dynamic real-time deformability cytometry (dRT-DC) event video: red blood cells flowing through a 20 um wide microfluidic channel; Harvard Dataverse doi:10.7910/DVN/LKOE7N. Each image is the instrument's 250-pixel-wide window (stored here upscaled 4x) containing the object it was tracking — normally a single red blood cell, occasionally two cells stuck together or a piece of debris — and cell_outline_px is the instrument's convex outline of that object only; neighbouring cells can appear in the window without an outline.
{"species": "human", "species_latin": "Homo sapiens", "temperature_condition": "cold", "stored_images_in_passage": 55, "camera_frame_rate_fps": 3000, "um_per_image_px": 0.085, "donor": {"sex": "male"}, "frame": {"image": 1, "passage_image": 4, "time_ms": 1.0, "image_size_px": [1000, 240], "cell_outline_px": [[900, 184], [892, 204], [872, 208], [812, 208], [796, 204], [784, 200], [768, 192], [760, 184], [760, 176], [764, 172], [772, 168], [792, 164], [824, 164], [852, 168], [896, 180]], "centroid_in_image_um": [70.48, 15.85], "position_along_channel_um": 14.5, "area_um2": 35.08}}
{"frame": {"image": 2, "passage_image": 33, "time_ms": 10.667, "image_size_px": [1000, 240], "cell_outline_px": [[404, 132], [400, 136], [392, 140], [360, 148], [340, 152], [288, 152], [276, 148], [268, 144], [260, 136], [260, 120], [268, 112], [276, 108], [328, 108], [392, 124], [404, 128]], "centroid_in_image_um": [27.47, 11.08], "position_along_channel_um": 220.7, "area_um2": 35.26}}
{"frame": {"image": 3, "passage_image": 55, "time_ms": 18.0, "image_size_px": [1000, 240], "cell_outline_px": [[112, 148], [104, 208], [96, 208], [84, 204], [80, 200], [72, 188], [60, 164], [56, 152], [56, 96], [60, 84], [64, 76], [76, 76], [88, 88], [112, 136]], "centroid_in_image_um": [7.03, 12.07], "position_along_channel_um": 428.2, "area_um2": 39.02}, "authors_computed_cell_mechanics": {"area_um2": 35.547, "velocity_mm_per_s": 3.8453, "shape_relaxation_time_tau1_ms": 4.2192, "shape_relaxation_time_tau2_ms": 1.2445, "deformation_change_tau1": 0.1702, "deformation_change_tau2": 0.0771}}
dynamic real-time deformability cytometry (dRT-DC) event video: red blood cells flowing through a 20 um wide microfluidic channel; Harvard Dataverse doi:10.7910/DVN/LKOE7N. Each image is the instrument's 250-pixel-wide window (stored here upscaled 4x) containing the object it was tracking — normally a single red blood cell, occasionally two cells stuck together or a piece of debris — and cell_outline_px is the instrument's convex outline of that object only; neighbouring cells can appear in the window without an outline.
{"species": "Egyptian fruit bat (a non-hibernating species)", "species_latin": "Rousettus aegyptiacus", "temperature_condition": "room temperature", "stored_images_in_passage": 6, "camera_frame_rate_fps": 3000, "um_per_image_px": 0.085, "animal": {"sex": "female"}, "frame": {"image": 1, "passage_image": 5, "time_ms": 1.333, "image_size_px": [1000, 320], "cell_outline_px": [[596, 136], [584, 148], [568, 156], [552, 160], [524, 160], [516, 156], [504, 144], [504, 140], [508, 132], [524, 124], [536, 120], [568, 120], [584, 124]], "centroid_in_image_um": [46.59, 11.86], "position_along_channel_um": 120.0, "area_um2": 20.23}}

◇ ◇ ◇

Write out the full set of records exactly as given.

dynamic real-time deformability cytometry (dRT-DC) event video: red blood cells flowing through a 20 um wide microfluidic channel; Harvard Dataverse doi:10.7910/DVN/LKOE7N. Each image is the instrument's 250-pixel-wide window (stored here upscaled 4x) containing the object it was tracking — normally a single red blood cell, occasionally two cells stuck together or a piece of debris — and cell_outline_px is the instrument's convex outline of that object only; neighbouring cells can appear in the window without an outline.
{"species": "human", "species_latin": "Homo sapiens", "temperature_condition": "cold", "stored_images_in_passage": 55, "camera_frame_rate_fps": 3000, "um_per_image_px": 0.085, "donor": {"sex": "male"}, "frame": {"image": 1, "passage_image": 4, "time_ms": 1.0, "image_size_px": [1000, 240], "cell_outline_px": [[900, 184], [892, 204], [872, 208], [812, 208], [796, 204], [784, 200], [768, 192], [760, 184], [760, 176], [764, 172], [772, 168], [792, 164], [824, 164], [852, 168], [896, 180]], "centroid_in_image_um": [70.48, 15.85], "position_along_channel_um": 14.5, "area_um2": 35.08}}
{"frame": {"image": 2, "passage_image": 33, "time_ms": 10.667, "image_size_px": [1000, 240], "cell_outline_px": [[404, 132], [400, 136], [392, 140], [360, 148], [340, 152], [288, 152], [276, 148], [268, 144], [260, 136], [260, 120], [268, 112], [276, 108], [328, 108], [392, 124], [404, 128]], "centroid_in_image_um": [27.47, 11.08], "position_along_channel_um": 220.7, "area_um2": 35.26}}
{"frame": {"image": 3, "passage_image": 55, "time_ms": 18.0, "image_size_px": [1000, 240], "cell_outline_px": [[112, 148], [104, 208], [96, 208], [84, 204], [80, 200], [72, 188], [60, 164], [56, 152], [56, 96], [60, 84], [64, 76], [76, 76], [88, 88], [112, 136]], "centroid_in_image_um": [7.03, 12.07], "position_along_channel_um": 428.2, "area_um2": 39.02}, "authors_computed_cell_mechanics": {"area_um2": 35.547, "velocity_mm_per_s": 3.8453, "shape_relaxation_time_tau1_ms": 4.2192, "shape_relaxation_time_tau2_ms": 1.2445, "deformation_change_tau1": 0.1702, "deformation_change_tau2": 0.0771}}
dynamic real-time deformability cytometry (dRT-DC) event video: red blood cells flowing through a 20 um wide microfluidic channel; Harvard Dataverse doi:10.7910/DVN/LKOE7N. Each image is the instrument's 250-pixel-wide window (stored here upscaled 4x) containing the object it was tracking — normally a single red blood cell, occasionally two cells stuck together or a piece of debris — and cell_outline_px is the instrument's convex outline of that object only; neighbouring cells can appear in the window without an outline.
{"species": "Egyptian fruit bat (a non-hibernating species)", "species_latin": "Rousettus aegyptiacus", "temperature_condition": "room temperature", "stored_images_in_passage": 6, "camera_frame_rate_fps": 3000, "um_per_image_px": 0.085, "animal": {"sex": "female"}, "frame": {"image": 1, "passage_image": 5, "time_ms": 1.333, "image_size_px": [1000, 320], "cell_outline_px": [[596, 136], [584, 148], [568, 156], [552, 160], [524, 160], [516, 156], [504, 144], [504, 140], [508, 132], [524, 124], [536, 120], [568, 120], [584, 124]], "centroid_in_image_um": [46.59, 11.86], "position_along_channel_um": 120.0, "area_um2": 20.23}}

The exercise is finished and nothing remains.